Beijing, Purna Warta – Pada hari Selasa (19/11), Tian Junli, Juru Bicara Komando Teater Selatan Tentara Pembebasan Rakyat mengatakan bahwa kapal penjelajah berpeluru kendali, USS Chancellorsville, “secara ilegal memasuki perairan dekat Kepulauan Nansha dan terumbu karang China tanpa persetujuan dari pemerintah Cina.”
Cina mengklaim kedaulatan atas hampir seluruh Laut China Selatan, yang juga diklaim sebagian oleh Taiwan, Brunei, Vietnam, Malaysia, dan Filipina. Perairan diyakini berada di atas cadangan minyak dan gas yang sangat besar.
Kepulauan Spratly, yang dikenal sebagai Kepulauan Nansha di China, terletak di jantung sengketa teritorial Laut China Selatan.
“Tindakan militer AS secara serius melanggar kedaulatan dan keamanan China,” tambah Tian, dan menekankan bahwa AS adalah “pembuat risiko keamanan” di wilayah tersebut.
Dia juga mengatakan bahwa berlayar dengan USS Chancellorsville telah menjadi “bukti lain dari hegemoninya dalam navigasi dan militerisasi Laut Cina Selatan.”

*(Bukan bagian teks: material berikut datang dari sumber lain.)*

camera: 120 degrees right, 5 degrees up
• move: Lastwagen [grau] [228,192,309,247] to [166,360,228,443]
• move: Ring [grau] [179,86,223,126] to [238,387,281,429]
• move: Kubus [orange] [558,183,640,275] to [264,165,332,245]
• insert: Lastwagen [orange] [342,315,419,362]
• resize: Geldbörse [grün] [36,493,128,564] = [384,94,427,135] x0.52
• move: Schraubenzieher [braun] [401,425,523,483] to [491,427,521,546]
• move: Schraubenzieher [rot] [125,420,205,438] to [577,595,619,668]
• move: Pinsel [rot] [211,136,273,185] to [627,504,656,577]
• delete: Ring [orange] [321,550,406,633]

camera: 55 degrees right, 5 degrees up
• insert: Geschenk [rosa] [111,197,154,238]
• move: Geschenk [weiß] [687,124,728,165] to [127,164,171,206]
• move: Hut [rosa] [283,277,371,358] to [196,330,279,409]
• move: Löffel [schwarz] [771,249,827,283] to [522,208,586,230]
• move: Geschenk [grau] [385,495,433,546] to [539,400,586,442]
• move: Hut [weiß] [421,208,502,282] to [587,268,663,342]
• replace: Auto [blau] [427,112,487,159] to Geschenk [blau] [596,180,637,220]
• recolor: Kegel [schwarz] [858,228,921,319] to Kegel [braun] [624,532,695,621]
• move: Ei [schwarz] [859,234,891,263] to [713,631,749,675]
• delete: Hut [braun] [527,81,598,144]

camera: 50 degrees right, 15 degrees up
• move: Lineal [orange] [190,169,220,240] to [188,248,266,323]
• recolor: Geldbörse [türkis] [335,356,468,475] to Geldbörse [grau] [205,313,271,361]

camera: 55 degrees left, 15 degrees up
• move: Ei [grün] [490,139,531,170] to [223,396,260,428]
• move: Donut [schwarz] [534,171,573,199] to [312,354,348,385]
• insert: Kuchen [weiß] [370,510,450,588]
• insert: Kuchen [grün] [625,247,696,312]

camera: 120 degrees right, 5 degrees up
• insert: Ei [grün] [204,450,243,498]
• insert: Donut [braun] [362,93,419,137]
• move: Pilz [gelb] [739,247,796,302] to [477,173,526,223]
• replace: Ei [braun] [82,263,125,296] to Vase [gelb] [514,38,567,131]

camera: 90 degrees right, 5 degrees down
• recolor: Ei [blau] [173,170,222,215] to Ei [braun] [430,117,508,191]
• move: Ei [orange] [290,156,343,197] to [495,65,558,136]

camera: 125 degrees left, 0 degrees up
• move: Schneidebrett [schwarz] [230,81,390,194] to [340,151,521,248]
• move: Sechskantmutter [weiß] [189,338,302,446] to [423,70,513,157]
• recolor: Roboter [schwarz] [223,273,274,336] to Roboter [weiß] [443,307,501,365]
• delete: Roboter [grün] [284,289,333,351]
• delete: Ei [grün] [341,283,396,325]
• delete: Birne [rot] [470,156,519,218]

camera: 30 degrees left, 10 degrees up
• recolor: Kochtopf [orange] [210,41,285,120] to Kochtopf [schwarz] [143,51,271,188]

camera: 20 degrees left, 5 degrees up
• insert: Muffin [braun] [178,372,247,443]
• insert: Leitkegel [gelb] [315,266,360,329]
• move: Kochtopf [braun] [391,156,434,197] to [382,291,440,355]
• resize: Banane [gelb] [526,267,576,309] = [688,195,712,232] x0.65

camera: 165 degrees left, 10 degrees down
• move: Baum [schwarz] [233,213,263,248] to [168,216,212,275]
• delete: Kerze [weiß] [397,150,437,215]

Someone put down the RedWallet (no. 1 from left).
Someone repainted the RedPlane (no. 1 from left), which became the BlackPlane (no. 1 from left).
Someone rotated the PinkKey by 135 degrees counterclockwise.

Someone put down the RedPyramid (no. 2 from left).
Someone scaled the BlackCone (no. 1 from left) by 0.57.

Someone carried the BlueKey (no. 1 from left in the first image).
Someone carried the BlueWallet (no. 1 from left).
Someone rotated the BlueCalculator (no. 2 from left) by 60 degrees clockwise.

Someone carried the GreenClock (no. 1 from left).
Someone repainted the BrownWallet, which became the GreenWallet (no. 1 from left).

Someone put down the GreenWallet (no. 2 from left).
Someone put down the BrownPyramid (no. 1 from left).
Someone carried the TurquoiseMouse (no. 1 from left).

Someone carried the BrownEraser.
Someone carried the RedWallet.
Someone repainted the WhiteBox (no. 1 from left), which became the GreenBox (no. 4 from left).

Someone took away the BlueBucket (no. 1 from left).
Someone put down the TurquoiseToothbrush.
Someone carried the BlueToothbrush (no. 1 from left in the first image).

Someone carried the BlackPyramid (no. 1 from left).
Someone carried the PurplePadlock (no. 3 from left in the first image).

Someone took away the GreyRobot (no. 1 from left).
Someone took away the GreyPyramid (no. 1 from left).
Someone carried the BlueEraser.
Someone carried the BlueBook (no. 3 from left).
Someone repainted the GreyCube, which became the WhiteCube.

Sebagai tanggapan, Angkatan Laut AS mengklaim bahwa pernyataan China itu “salah”, menyebutnya sebagai “yang terbaru dari rangkaian panjang tindakan RRT yang salah terhadap penggambaran operasi maritim AS yang sah.”
Amerika Serikat secara rutin mengirimkan kapal perang dan pesawat tempurnya ke Laut China Selatan untuk menegaskan apa yang disebutnya hak kebebasan navigasi.
China selalu memperingatkan AS terhadap aktivitas militer di laut. Beijing mengatakan potensi pertemuan militer yang dekat antara angkatan udara dan angkatan laut kedua negara di kawasan itu dapat memicu konflik yang lebih besar.
Angkatan laut AS juga melakukan manuver semacam itu di Selat Taiwan, yang menganggap pelayaran itu sebagai tanda dukungan untuk wilayah pulau China Taipei yang diperintah sendiri, wilayah kedaulatan China.
Kembali pada 28 Agustus, USS Chancellorsville berlayar melalui Selat Taiwan, memicu kemarahan China.